Речь идет о томе Булата Окуджавы, выпущенном “Новой библиотекой поэта” в 2001 году (вступительные статьи Л.С. Дубшана и В.Н. Сажина, составление и подготовка текста В.Н. Сажина и Д.В. Сажина, примечания В.Н. Сажина). На первый взгляд все просто замечательно: со дня смерти Булата Шалвовича не успело пройти четырех лет, а его толстенный комментированный том уже попал на прилавки книжных магазинов — на радость многочисленным поклонникам. Критики (например, Дмитрий Быков в “Вечернем клубе”) говорят об этом издании как о “событии знаковом”, символизирующем “канонизацию” Окуджавы, закрепление за ним “места в пантеоне”. Не будучи уверен, что “место в пантеоне” едва ли не самого любимого и популярного поэта второй половины века зависит от издания либо неиздания его тома в “БП” — в конечном счете, как отмечал другой критик, таких томов нет у Самойлова, Слуцкого и Тарковского, — обращусь собственно к качеству этого издания.
Несколько слов о его предыстории. Предложение об издании тома Окуджавы воспоследовало вскорости после его кончины. Вдова поэта, полагаясь на высокую репутацию серии, не глядя подписала договор с издательством — договор, не оставлявший за ней права каким-либо образом принимать участие в работе над томом, контролировать его состав и т.п. Дальше началось непонятное. Был назначен достойный составитель, но за два года работа так с места и не сдвинулась. По прошествии этого срока договор с издательством пролонгируется, а для книги назначается новый составитель. За это время в Переделкино открылся (и даже получил статус государственного) Мемориальный музей Булата Окуджавы, началась работа по систематизации его архива, в ноябре 1999 года прошла Первая международная научная конференция, посвященная творчеству поэта. Однако новый составитель, В.Н. Сажин, явно не утруждал себя ознакомлением с результатами труда множества добросовестных и неравнодушных к творчеству поэта людей. (В скобках отметим, что данное обстоятельство никоим образом не может быть отнесено на счет филологической некомпетентности составителя — его тщательная работа над комментариями к собранию сочинений Хармса широко известна.)

== Имеющиеся данные ==

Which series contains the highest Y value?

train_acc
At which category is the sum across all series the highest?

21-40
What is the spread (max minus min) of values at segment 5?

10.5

== Задание ==
Назовите всех людей, которые, согласно отрывку о томе Окуджавы, названы по имени как участники подготовки этого издания, и укажите, что сделал каждый из них.

== Ответ ==
Л.С. Дубшан написал вступительную статью. В.Н. Сажин написал вступительную статью, составил том, подготовил текст и написал примечания. Д.В. Сажин участвовал в составлении тома и подготовке текста.